> **The task**: Express every line of the items below as a JSON list of strings, one string per line, omitting blank lines and the pictures.

> **Detection items**:

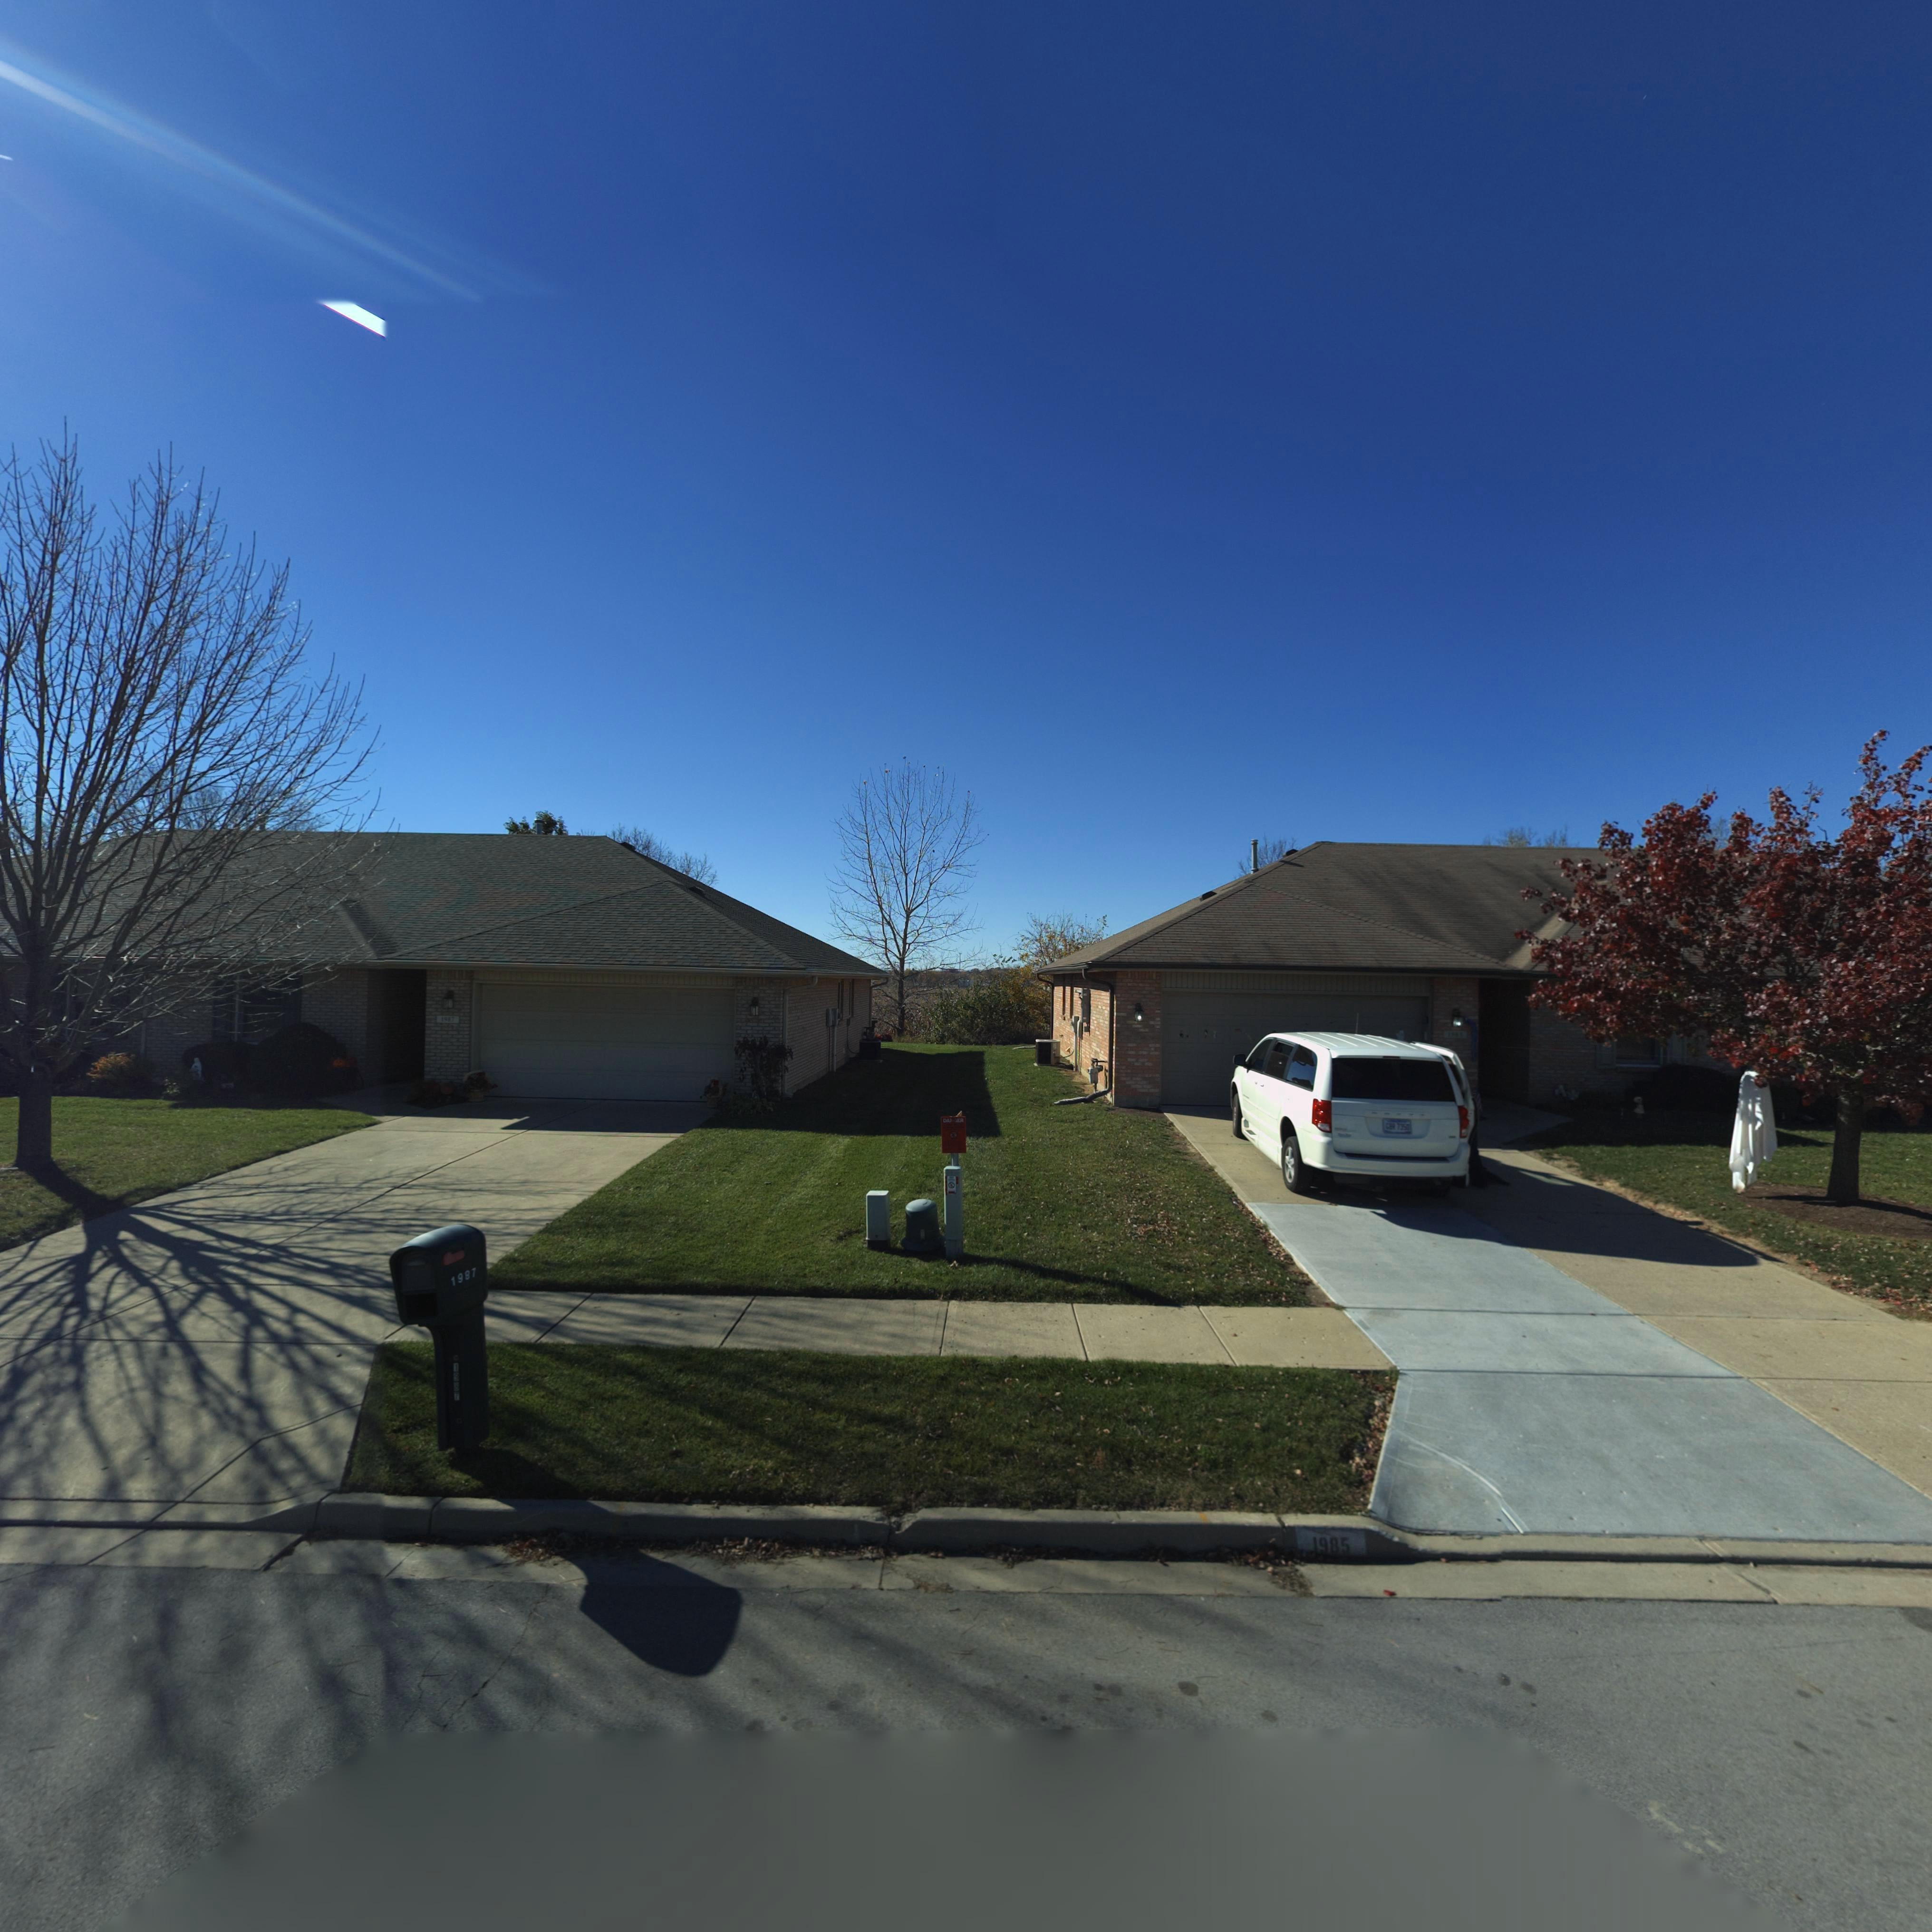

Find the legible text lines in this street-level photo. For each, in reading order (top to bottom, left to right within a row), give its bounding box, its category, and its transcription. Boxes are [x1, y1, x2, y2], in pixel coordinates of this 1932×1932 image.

[441, 1016, 455, 1023] StreetNumber: 1987
[450, 1265, 477, 1288] StreetNumber: 1987
[1311, 1535, 1352, 1555] StreetNumber: 1985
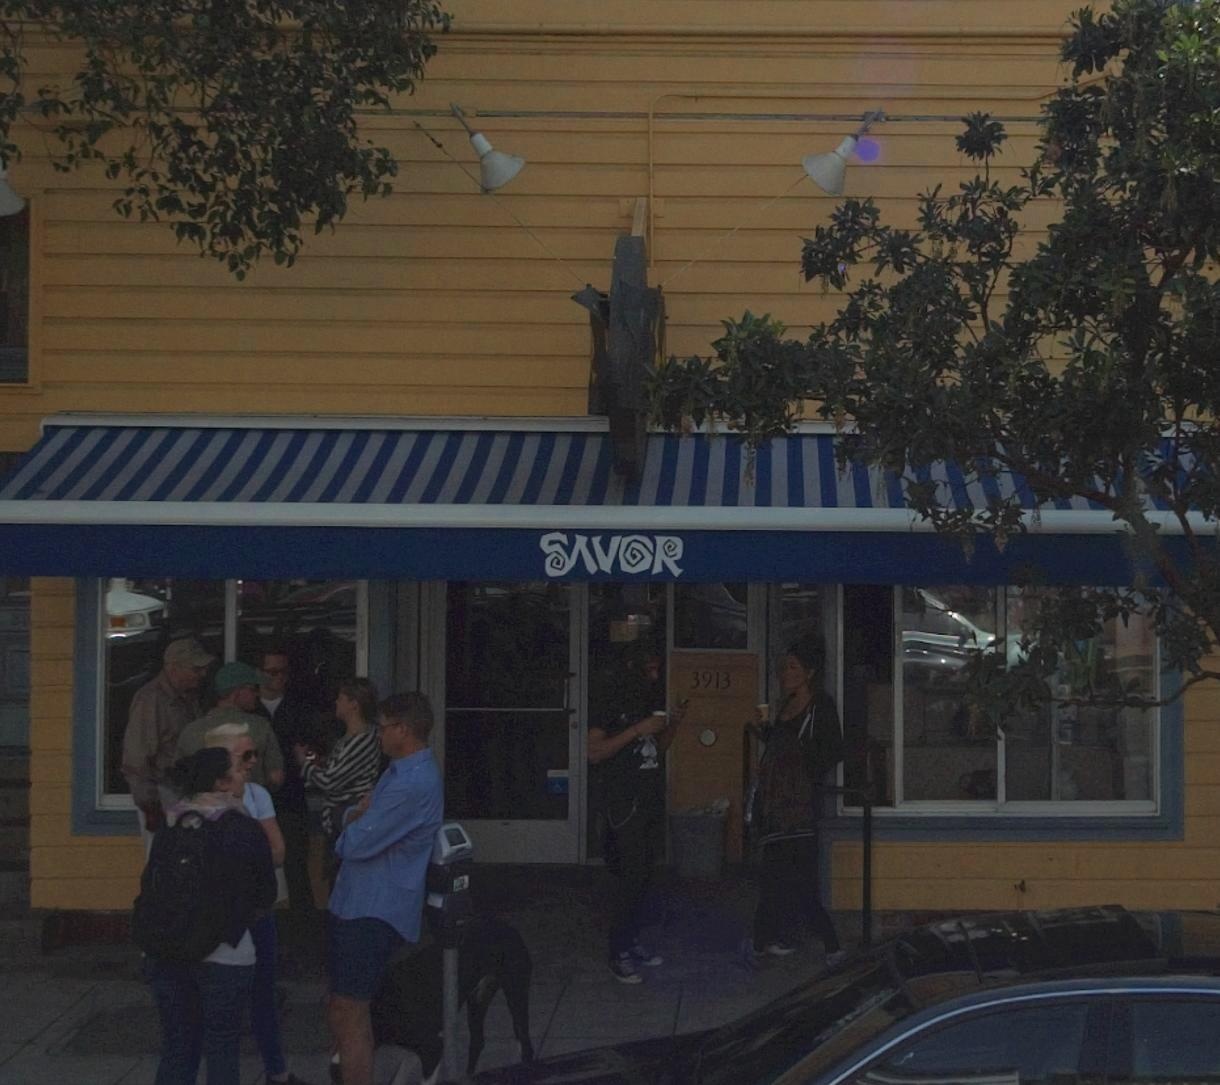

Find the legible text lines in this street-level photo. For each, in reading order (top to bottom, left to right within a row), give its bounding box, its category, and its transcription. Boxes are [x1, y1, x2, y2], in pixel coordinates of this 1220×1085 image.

[539, 530, 685, 579] BusinessName: SAVOR
[688, 669, 733, 691] StreetNumber: 3913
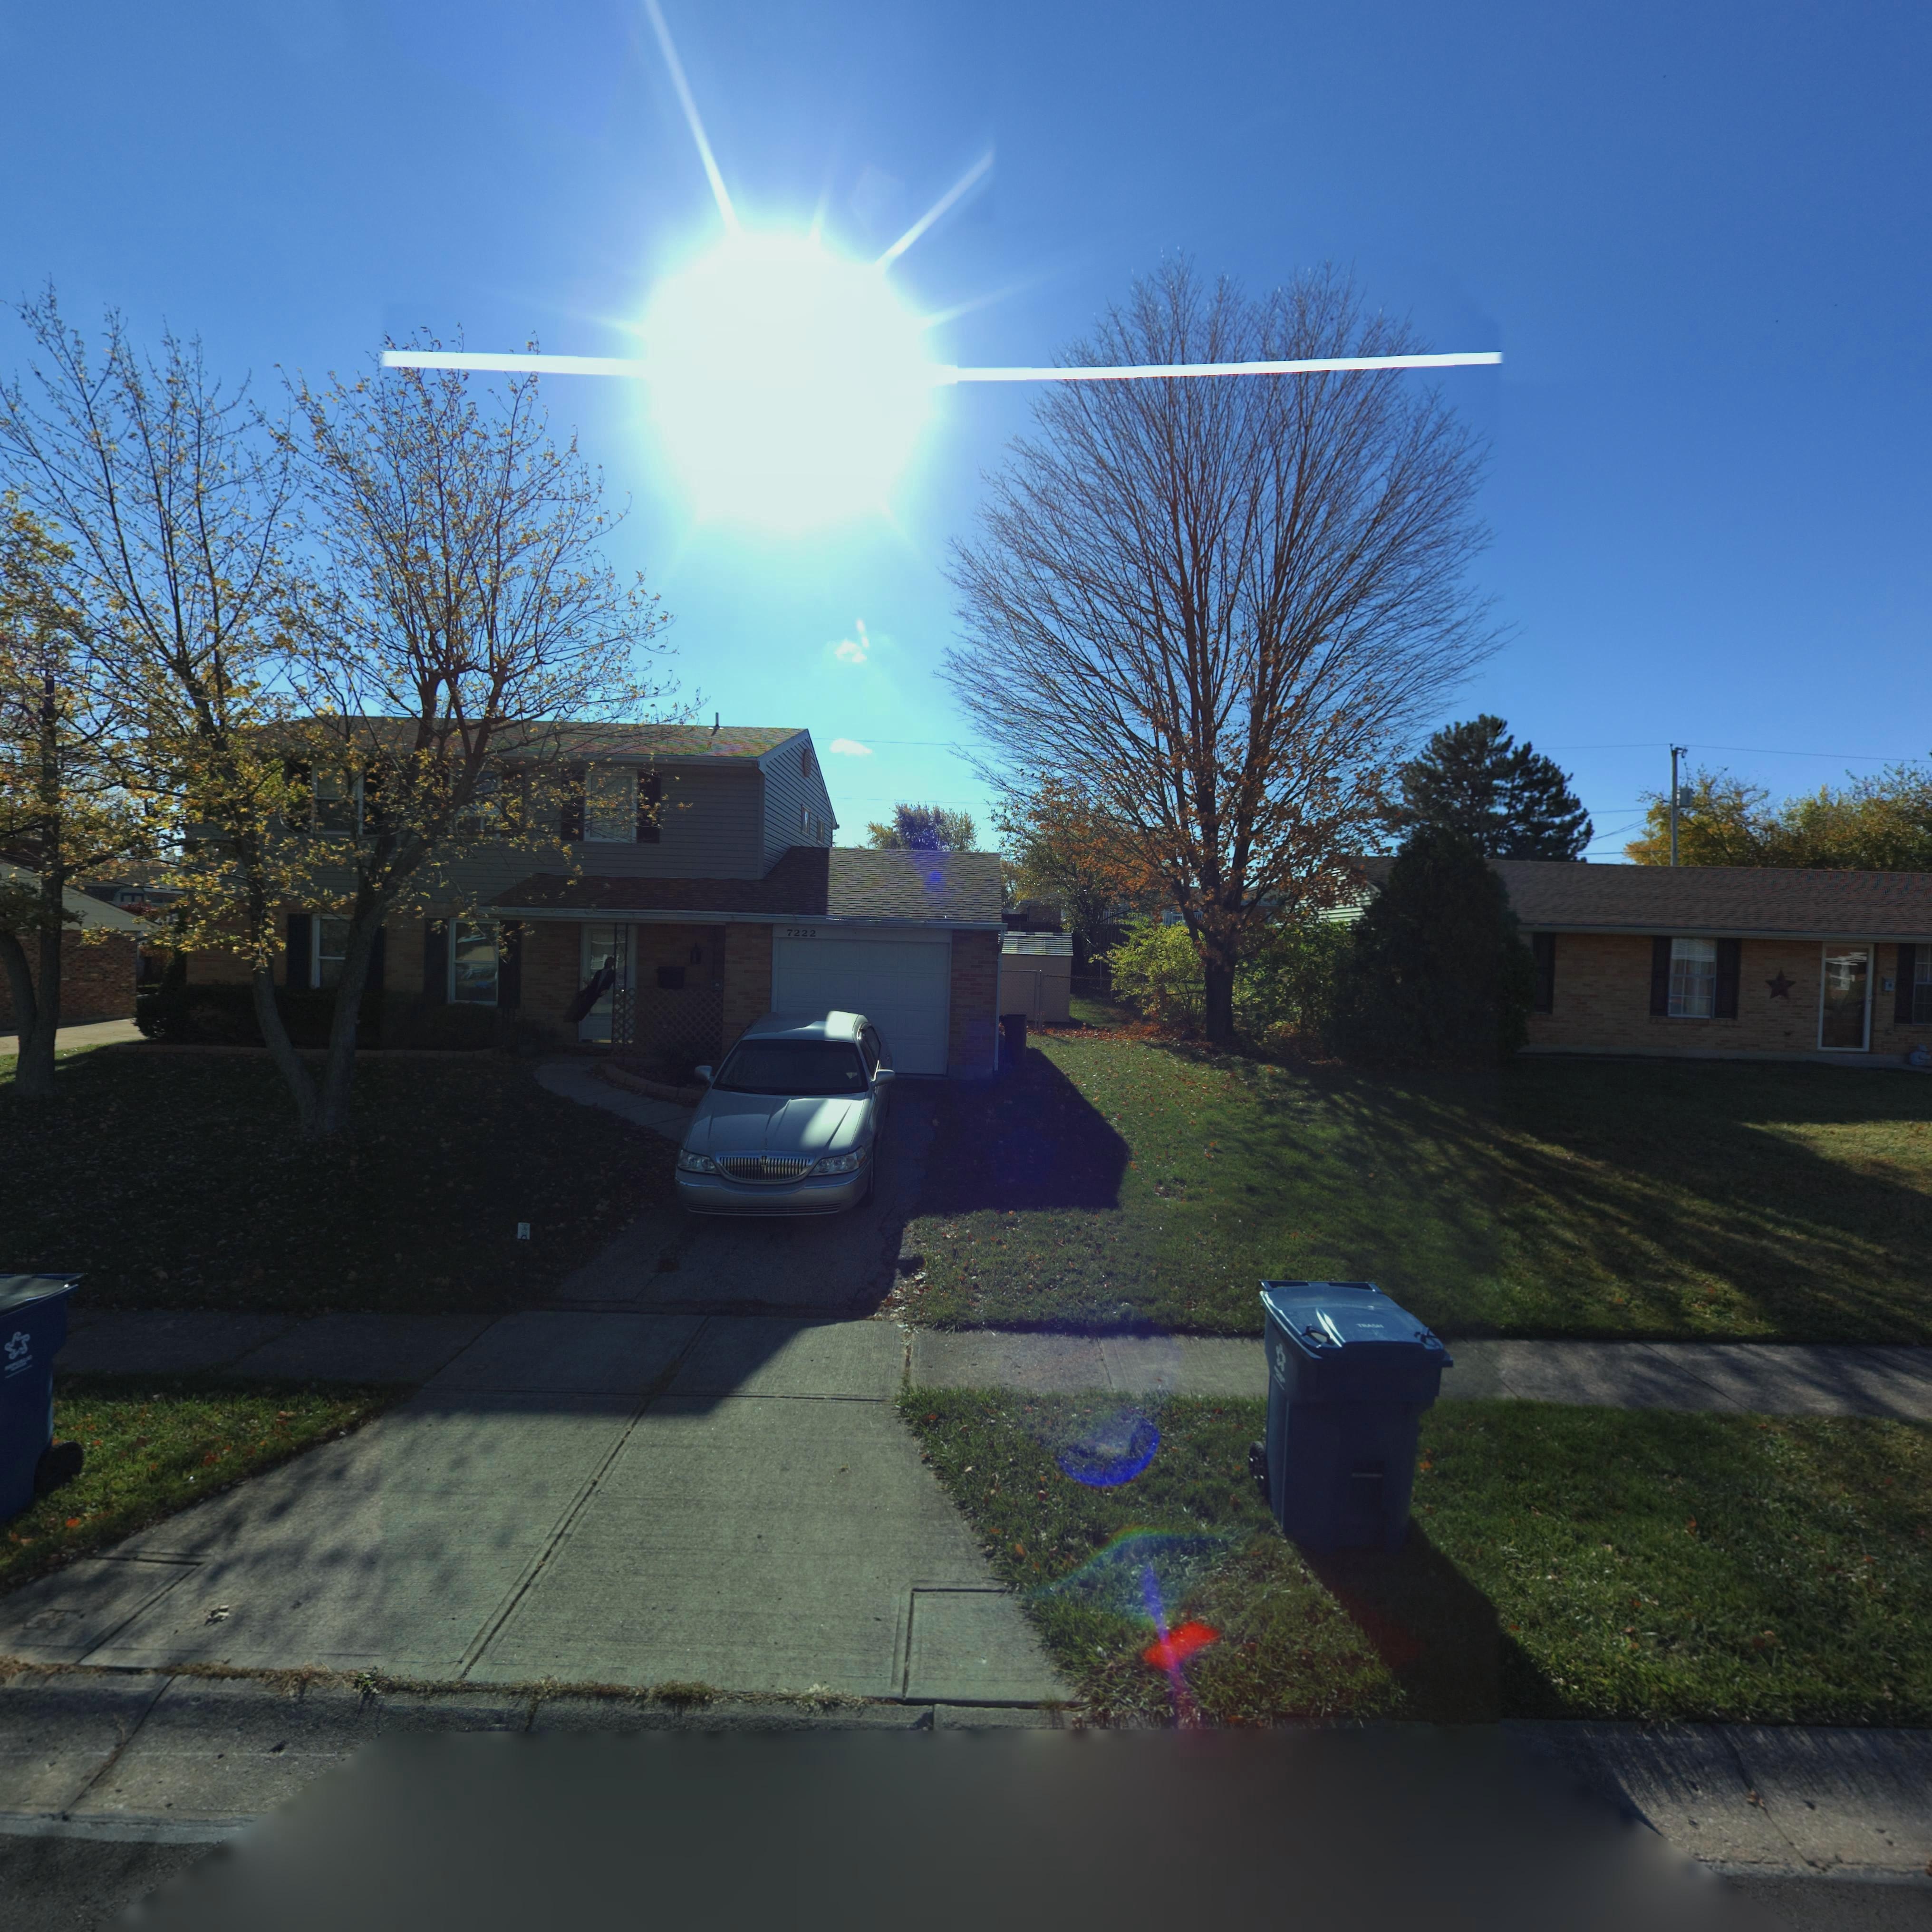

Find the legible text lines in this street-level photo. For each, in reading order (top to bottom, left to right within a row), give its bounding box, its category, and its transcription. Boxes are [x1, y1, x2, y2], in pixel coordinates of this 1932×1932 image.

[786, 928, 817, 938] StreetNumber: 7222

> **Completed exercise**:
[
  "Find the legible text lines in this street-level photo. For each, in reading order (top to bottom, left to right within a row), give its bounding box, its category, and its transcription. Boxes are [x1, y1, x2, y2], in pixel coordinates of this 1932×1932 image.",
  "[441, 1016, 455, 1023] StreetNumber: 1987",
  "[450, 1265, 477, 1288] StreetNumber: 1987",
  "[1311, 1535, 1352, 1555] StreetNumber: 1985",
  "Find the legible text lines in this street-level photo. For each, in reading order (top to bottom, left to right within a row), give its bounding box, its category, and its transcription. Boxes are [x1, y1, x2, y2], in pixel coordinates of this 1220×1085 image.",
  "[539, 530, 685, 579] BusinessName: SAVOR",
  "[688, 669, 733, 691] StreetNumber: 3913",
  "Find the legible text lines in this street-level photo. For each, in reading order (top to bottom, left to right within a row), give its bounding box, its category, and its transcription. Boxes are [x1, y1, x2, y2], in pixel coordinates of this 1932×1932 image.",
  "[786, 928, 817, 938] StreetNumber: 7222"
]